A few years later, I was listening to an episode of the Londonist Out Loud podcast, titled Look Up! This particular episode featured the Look Up London founder, Katie Wignall. She is a London tour guide, and while the episode was a great listen, it was the concept of her business that got me thinking.
Look Up London is so named because the hidden parts of the city are usually right above us, but we never think to look up. When was the last time you just walked around while looking above the shop hoardings? Up to the housing above, up to the skyline, up to the roofs. I hadn't, either.
Towards the end of 2014, I began meditating daily with the help of the Headspace app. Mindfulness was an entirely new concept to me at the start, but as time went on, I understood how to apply it. Mindfulness is, really, just awareness. In the context of meditation, it's usually being aware of your body and your thoughts. But you can be mindful in every area of your life.
When this clicked, almost overnight, I felt able to see the world differently. I was noticing the colour of the houses, the layout of the roads around my area, the markings on the road, and the street furniture. Maybe to other people, this doesn't seem that revolutionary. But to me, it was almost life-changing. I felt reinvigorated. This sense of awareness was instrumental in finding acceptance of my recently diagnosed chronic health condition.
When I heard the Londonist podcast with Katie, it sparked another change in how I viewed the world.
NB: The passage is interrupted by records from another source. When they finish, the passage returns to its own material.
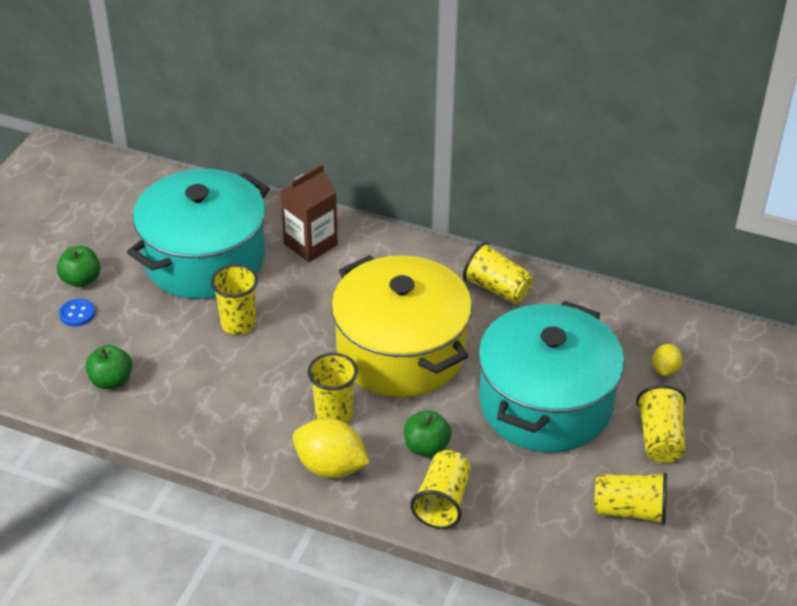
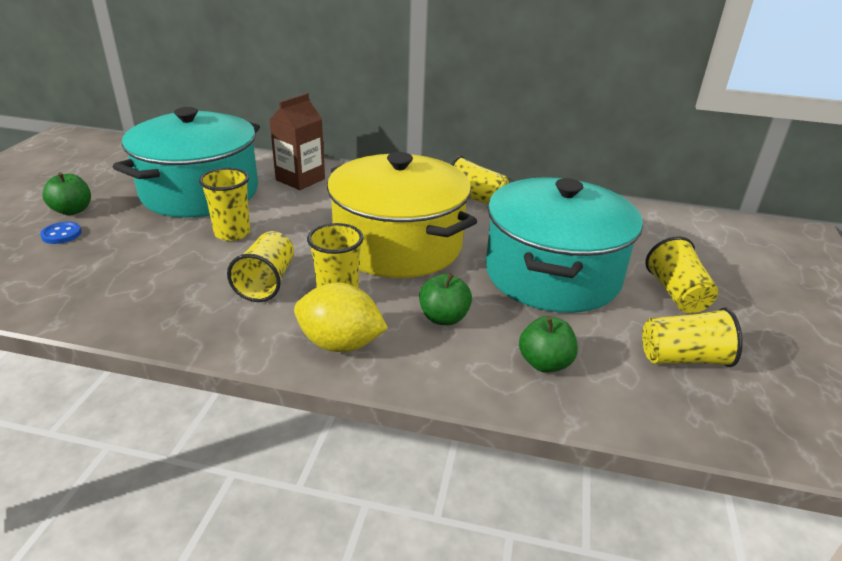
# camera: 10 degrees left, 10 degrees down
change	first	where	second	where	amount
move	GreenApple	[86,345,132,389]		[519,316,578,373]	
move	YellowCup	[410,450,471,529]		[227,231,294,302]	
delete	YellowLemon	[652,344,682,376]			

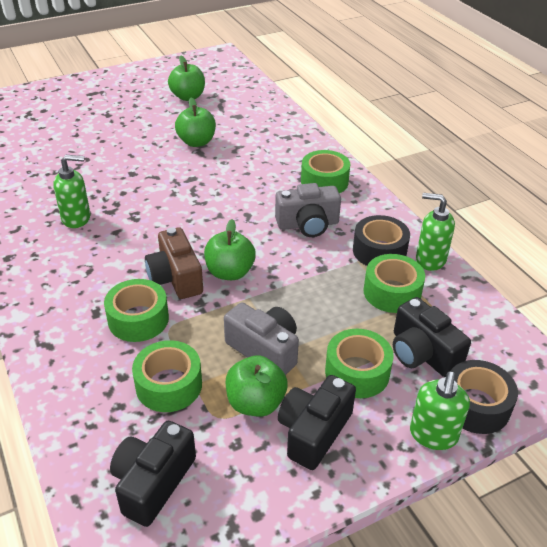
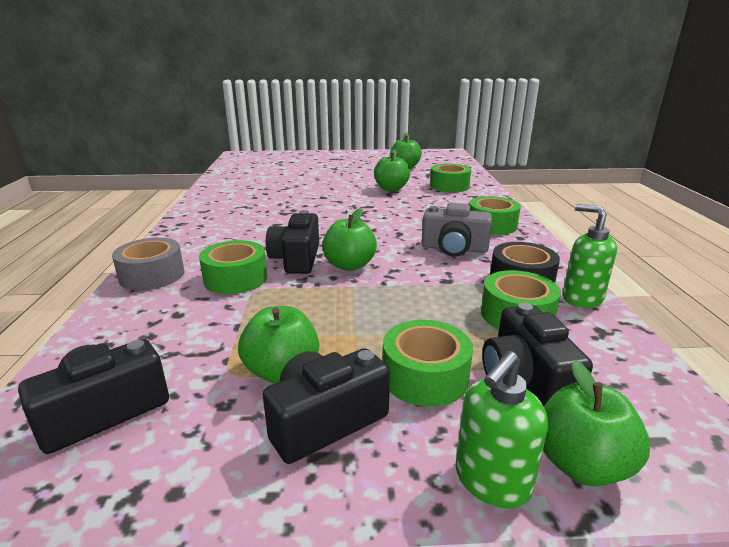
# camera: 25 degrees right, 15 degrees down
change	first	where	second	where	amount
delete	GreenSoapDispenser	[53,155,90,228]			
move	GreenTape	[132,340,202,412]		[430,164,471,192]	
recolor	BrownCamera	[145,227,203,299]	BlackCamera	[266,210,319,274]	
delete	GreyCamera	[224,303,299,375]			
replace	BlackTape	[450,360,518,434]	GreenApple	[543,360,650,486]	
insert			GreyTape	[112,238,184,290]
Everything we do in our lives is usually beneath our gaze, or just in line with it. Think, how often do you really look up, just for the sake of it? Our phones, work, books, computers, roads; they are all below us. When I went outside, there was a new, undiscovered world all around me.
As a result of my condition, and now my freelance writing work, I spend a lot of time on my own. I've found other ways to manage my social time, but back in 2014, when I began meditating, I was almost house-bound and unable to socialise. I barely saw anyone except my girlfriend and our families for months. It was a very lonely time. I still am alone a lot of the time, but this mindful approach to the world has really changed things.
Imagine if every time you step outside, you are curious about what's around you. There's nearly always something new to look at, to discover, to wonder about. I may be alone, but I'm not lonely - not in the same way. I'm not trapped inside my own head, thoughts going around and around, the isolation reinforcing itself, and the darkness settling in.
I go outside, and I feel grateful to have the opportunity to learn, to experience something new, to take in the day as it is. To be aware.